SOURCE EXTRACT:
__________________________________________________

A major player and voice of reason in an unsound environment

One foundation of the grand narrative rests on the portrayal of Finland as a major global player thanks to its special relationship with big neighbour Russia. Here Finland is more developed, better and fundamentally different from its northern neighbours, albeit the country cannot fully escape the Nordic modernity of migration, gender ideology and Russophobia (Sputnik Citation2018a). The subplot suggests Russia would not be interested had Finland not been a developed and cutting-edge partner working e.g., with unique technology (Sputnik Citation2015a). Finland is the maverick that cannot be pressured by Brussels to support ‘anti-Russian sanctions’ (Sputnik Citation2016a). Migration is an unwelcomed problem forced on Finland by the EU (Sputnik Citation2015b). The greater problem here is migration challenging traditional Finnish values (Sputnik Citation2018b). Yet, Finland goes against the grain in migration politics too, as its authorities are ‘busting myths’ of refugee statistics on migrants’ age, origin and gender (Sputnik Citation2015c) and launching Facebook campaigns advising migrants to stay away (Sputnik Citation2015d).

Sweden

Grand narrative: an ultraliberal state in decay

In the Swedish case, the grand narrative crystalises as one of a state of decline. The story is temporally selective, where the ‘once-upon-a-time’ is a distant past when Sweden was strong and prosperous with solid values, while it now has become weak, plagued by disorder and decadence. The grand narrative contrasts the old socialist utopian Sweden against a new transformative state with immigrants taking centre stage. For example, the article ‘Who Is Surprised?’ ‘Daesh Recruiter’ Reportedly Runs Free School in Sweden’ (Sputnik Citation2018c), reports on how far Sweden has sunk due to its naïve immigration policy. The narration of Sweden violating the human rights of WikiLeaks’ founder Julian Assange on inaccurate grounds also exemplifies Sweden’s shift from righteousness to moral decay (Sputnik Citation2015e). Over time, the grand narrative becomes more multifaceted, with the emergence of six subplots focusing on problems that augment the grand narrative’s strength and coherence.

Subplots

A conflict-torn space

This subplot highlights Sweden’s averse relations to surrounding states and its internal divisions. Groups are pitted against one another; refugees against the rest of the population; feminists against men; traditionalists against liberals; the Swedish Democrats (SD) against other parties, the population against authorities, climate activists, led by Greta Thunberg, against opponents (Sputnik Citation2019a). In 2019 a business leader is cited, describing Sweden on the brink of ‘internal wars’ (Sputnik Citation2019b). Moreover, Sputnik narrates a Sweden at odds with its Nordic neighbours, great powers and other states (Sputnik Citation2017g) prompting the image of an unattractive and unreliable ally.

__________________________________________________

DATASET CONTENT:
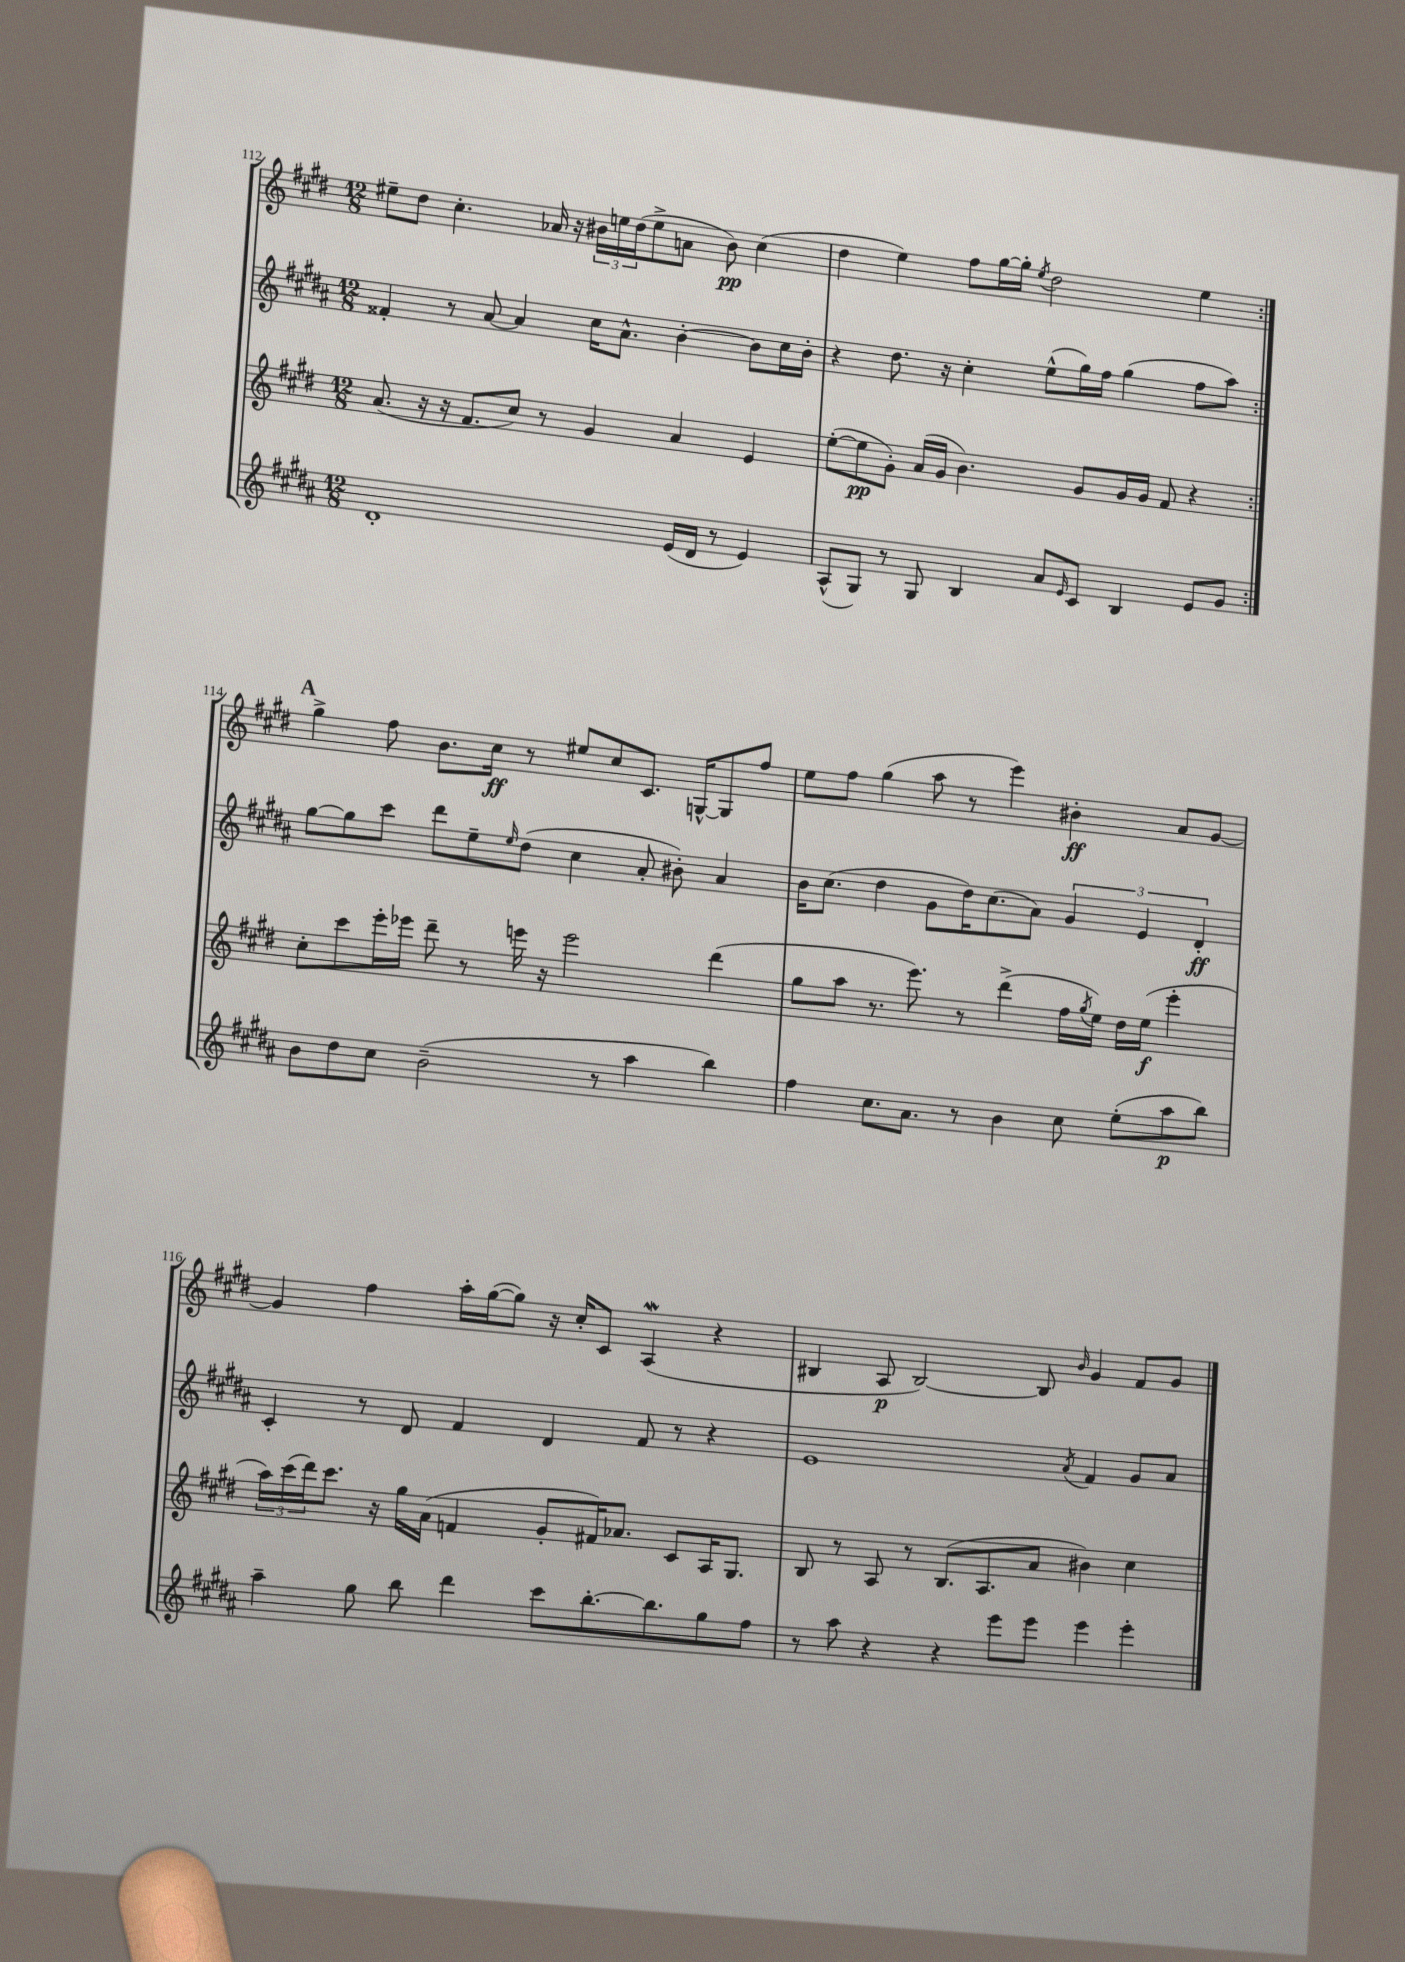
<<
\new StaffGroup <<
\new Staff = "s0" {
    \clef treble \key e \major \numericTimeSignature \time 12/8
    \repeat volta 2 { eis''8-- dis''8 cis''4.-. aes'16 r16 \tuplet 3/2 { bis'16 e''16 dis''16( } e''8-> a'8 bis'8\pp) cis''4( |
    dis''4 e''4) fis''8 gis''16~ gis''16-. \acciaccatura { e''8 } dis''2 e''4 | }
    \mark \markup { \bold "A" } gis''4-> fis''8 b'8. cis''16\ff r8 eis''8 cis''8 cis'8. g16~-^ g8 fis''8 |
    e''8 fis''8 gis''4( a''8 r8 e'''4) bis'4-.\ff a'8 gis'8~ |
    gis'4 fis''4 a''16-. gis''16~( gis''8) r16 cis''16-. cis'8 a4\mordent( r4 |
    bis4 a8\p bis2~) bis8 \grace { b'16 } gis'4 fis'8 gis'8 \bar "|." |
}
\new Staff = "s1" {
    \clef treble \key b \major \numericTimeSignature \time 12/8
    \repeat volta 2 { fisis'4-. r8 ais'8~ ais'4 cis''16 ais'8.-^ b'4~-. b'8 cis''16 b'16-. |
    r4 dis''8. r16 cis''4-. e''8-^( gis''16) fis''16 gis''4( fis''8 ais''8) | }
    \mark \markup { \bold "A" } gis''8~ gis''8 cis'''8 dis'''8 e''8-- \grace { e''16 } dis''8( cis''4 ais'8-. bis'8-.) ais'4 |
    b'16 cis''8.( dis''4 gis'8 dis''16) cis''8.( ais'8) \tuplet 3/2 { gis'4 e'4 dis'4-.\ff } |
    cis'4-. r8 dis'8 fis'4 dis'4 fis'8 r8 r4 |
    e'1 \acciaccatura { ais'8 } fis'4 gis'8 ais'8 \bar "|." |
}
\new Staff = "s2" {
    \clef treble \key e \major \numericTimeSignature \time 12/8
    \repeat volta 2 { a'8.( r16 r16 fis'8. cis''8) r8 gis'4 a'4 e'4 |
    e''8~-.( e''8\pp gis'8-.) a'16( gis'16 b'4.) gis'8 gis'16 gis'16 fis'8 r4 | }
    \mark \markup { \bold "A" } cis''8-. cis'''8 e'''16-. ees'''16 dis'''8-- r8 e'''16 r16 e'''2 dis'''4( |
    gis''8 a''8 r8. e'''8.) r8 dis'''4->( fis''16 \acciaccatura { gis''8 } e''16) dis''16 e''16\f( e'''4-. |
    \tuplet 3/2 { a''16) cis'''16( dis'''16) } cis'''8. r16 gis''16 a'16( f'4 gis'8-. fis'16) aes'8. cis'8 a16 gis8. |
    b8 r8 a8 r8 b8.( a8. a'8 bis'4) cis''4 \bar "|." |
}
\new Staff = "s3" {
    \clef treble \key b \major \numericTimeSignature \time 12/8
    \repeat volta 2 { dis'1-. e'16( dis'16 r8 e'4) |
    ais8-^( gis8) r8 gis8 b4 ais'8 \grace { e'16 } cis'8 b4 e'8 gis'8 | }
    \mark \markup { \bold "A" } b'8 dis''8 cis''8 b'2--( r8 ais''4 b''4) |
    fis''4 cis''8. ais'8. r8 b'4 cis''8 e''8-.( ais''8\p b''8) |
    ais''4-- gis''8 b''8 dis'''4 cis'''8 b''8.~-. b''8. gis''8 fis''8 |
    r8 ais''8 r4 r4 e'''8 e'''8 e'''4 e'''4-. \bar "|." |
}
>>
>>
\layout { \context { \Score currentBarNumber = #112 } }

__________________________________________________

OBJECTIVES:
A – In the Sputnik narratives text, reproduce everything from "This subplot highlights" down to "and unreliable ally.", substituting "hostile relations" for "averse relations".
B – Answer these questions from the Sputnik narratives text:
(i) According to Sputnik, who forces migration on Finland?
(ii) How many subplots emerge over time in the grand narrative about Sweden?
(iii) Who is cited in 2019 describing Sweden as on the brink of "internal wars"?

EXPECTED OUTPUTS:
A –
This subplot highlights Sweden’s hostile relations to surrounding states and its internal divisions. Groups are pitted against one another; refugees against the rest of the population; feminists against men; traditionalists against liberals; the Swedish Democrats (SD) against other parties, the population against authorities, climate activists, led by Greta Thunberg, against opponents (Sputnik Citation2019a). In 2019 a business leader is cited, describing Sweden on the brink of ‘internal wars’ (Sputnik Citation2019b). Moreover, Sputnik narrates a Sweden at odds with its Nordic neighbours, great powers and other states (Sputnik Citation2017g) prompting the image of an unattractive and unreliable ally.

B –
(i) The EU.
(ii) Six.
(iii) A business leader.